Allbrighton, who spoke twice,
said he founded Hezekiah as a “non-profit Christian prayer organization” to
help people who need medical marijuana.
He
detailed his experience of working with the staff at Buellton City Hall when he
was trying to get a building permit to upgrade the facilities at Hezekiah.
“They
basically told me to take a walk,” he said, “when all I was trying to do was
provide for the safety of my clients.
“My
clients are sick and dying people. We serve them with prayer and medicine and
help them get off the street.
“Many
of them can testify how, by the grace of Jesus Christ, they were saved by
medical marijuana and our help.”
Edward
Connanghton of Santa Ynez said that he supported all
dispensaries for medical marijuana and that it was “absurd that people would
have to drive up to 40 miles to fill a prescription from a physician.”
He
added that the Council would probably approve the proposed fast food outlet in
Buellton and that would be “in spite of the fact that more people die of high
cholesterol than from using marijuana.”
Zulema Allbritton
of Santa Maria said she is a caregiver and worked with sick people who received
their medicine from Hezekiah, where she used to work. “There were a lot of sick
people, people with cancer, others who would come in wheelchairs, some on
oxygen, others handicapped in some way, and they were only there for their
medicine,” she said. “I felt their pain.

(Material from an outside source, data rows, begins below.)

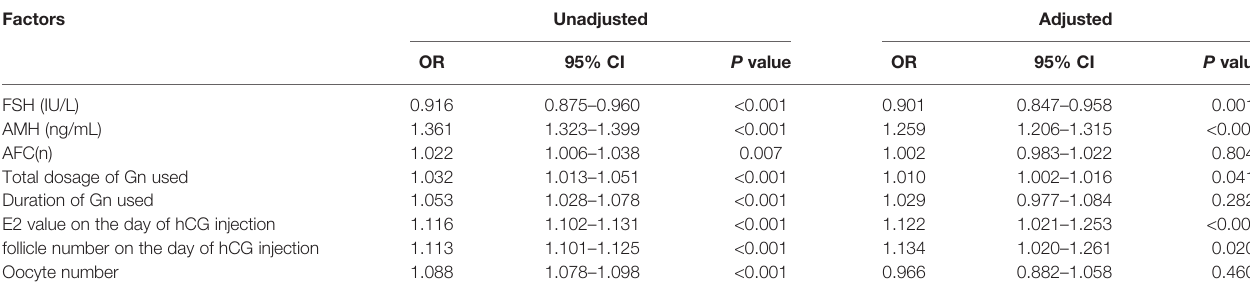
TABLE 2 | Logistic regression analysis of factors related to OHSS.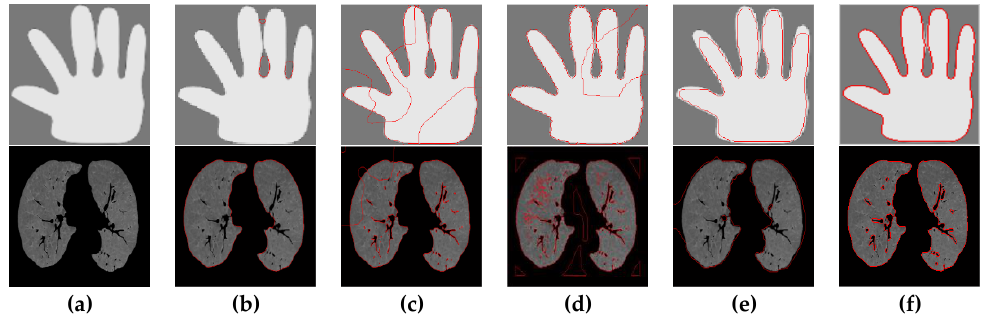
Figure 6. Comparisons of the five models in segmenting simple medical images: (a) The original image; (b) The segmentation results of the DRLSE model; (c) The segmentation results of the LBF model; (d) The segmentation results of the LIF model; (e) The segmentation results of the LSACM model; (f) The segmentation results of the IRLS-IS model.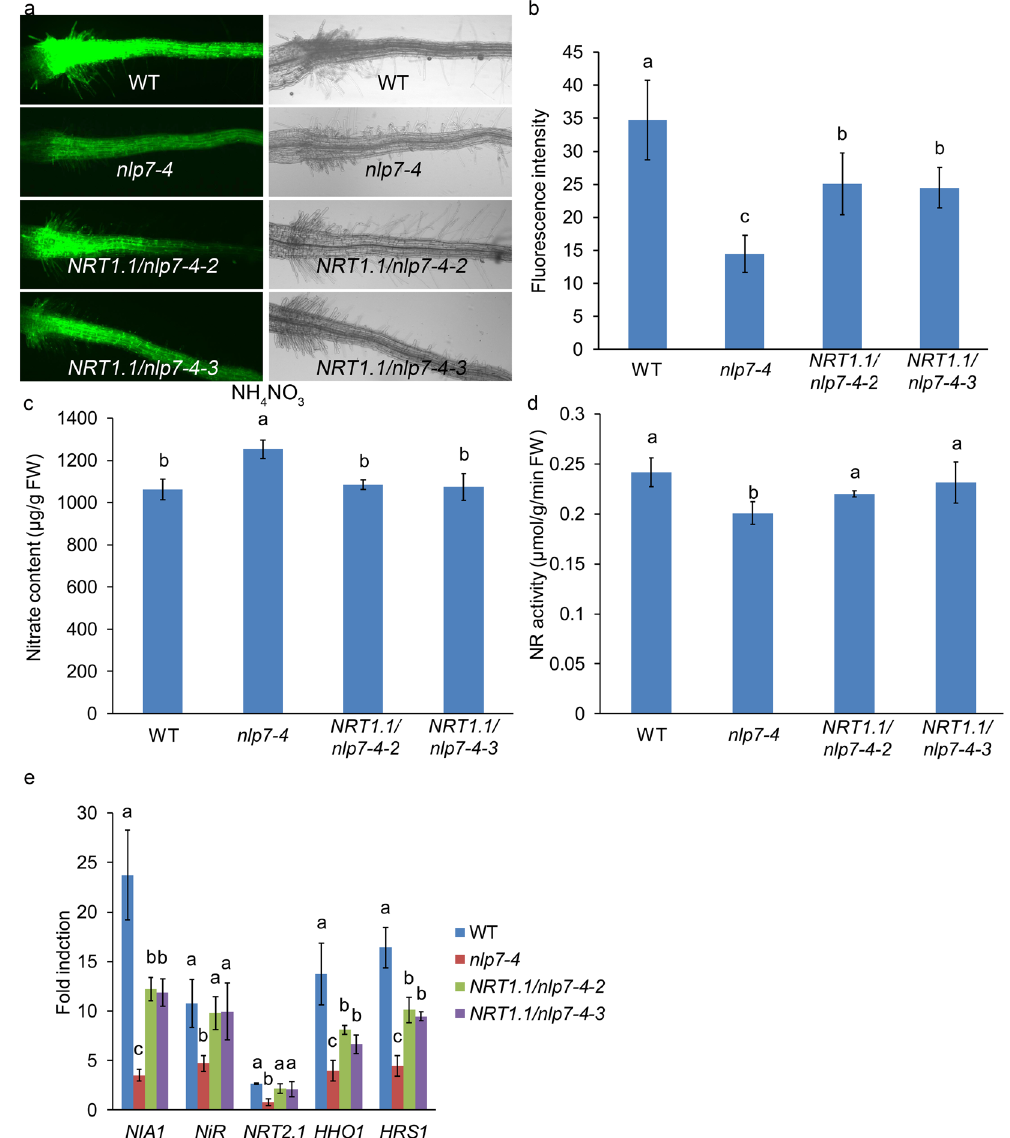
Figure 3. NRT1.1 can restore the phenotypes of nlp7-4 . ( a ) Root YFP observation of WT, nlp7-4 , and NRT1.1/ nlp7-4 plants. Fluorescence and light images of seedlings which grown on the medium with 10 mM ammonium nitrate for 5d were captured using a fluorescence microscope. ( b ) Quantification of root YFP signal levels of WT, nlp7-4 , and NRT1.1/nlp7-4 plants. The same conditions for plants growth were used as ( a ). Error bars mean ± SD of sixty biological replicates. The significant difference ( p < 0.05, t test) is indicated by different letters. ( c ) Nitrate content in WT, nlp7-4 , and NRT1.1/nlp7-4 plants. The 7-d-old seedlings on the medium with 10 mM ammonium nitrate were used for nitrate content detection. Error bars mean ± SD of four biological replicates. The significant difference ( p < 0.05, t test) is indicated by different letters. FW, fresh weight. ( d ) Nitrate reductase activity in WT, nlp7-4 , and NRT1.1/nlp7-4 plants. The growth conditions are the same as ( c ). Error bars mean ± SD of four biological replicates. The significant difference ( p < 0.05, t test) is indicated by different letters. FW, fresh weight. ( e ) The induction of endogenous genes after nitrate treatment in WT, nlp7-4 , and NRT1.1/nlp7-4 plants. Seedlings grown on 2.5 mM ammonium succinate medium for 7d were treated with 10 mM KNO 3 or KCl for 2 h. Roots were used for detecting the expression of nitrate inducible genes by qPCR. Error bars mean ± SD of four biological replicates. The significant difference ( p < 0.05, t test) is indicated by different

They told me they were now able to
hold their food down and be normal.
“You
don’t know how many people it has helped to be normal and get back to work.”
After
all the public comment, Mayor pro tempore Dale Molesworth
made a motion to accept the resolution as it was written, banning medical
marijuana dispensaries within the city limits, and, without any further
discussion by council members, the motion was seconded and passed.
In
other matters, the council accepted a resolution authorizing the city manager,
Steve Thompson, to submit an application to Caltrans to fund a bikeway and
trails master plan. Judi Staufrer of Buellton,
representing Buellton Is Our Town, said she “strongly supports” the resolution
and is looking forward to seeing bike trails created in Buellton in the near
future.
The
council also voted 5-0 to not waive a portion of the fees charged to Robert
Perry for his appeal to the council against a permit issued to All American
Trailers-North, which now operates at 653 Avenue of Flags. The total fee for
the appeal was $991.40. Perry initially paid a $660 deposit and was not allowed
a request for the remainder to be waived until the final $331.40 had been paid.
The
final amount was paid under protest on Jan. 15 and the waiver request was
placed before the council as an agenda item. Staff recommended that the fee was
reasonable considering the amount of work required to research the appeal and
that it not be waived.
An
annual report from the Buellton Recreation Department was postponed and will be
presented at a future council meeting.
The
next city council meeting will be Feb. 14 at 6 p.m. at the Buellton City
Council Chambers, 140 W. Highway 246, Buellton.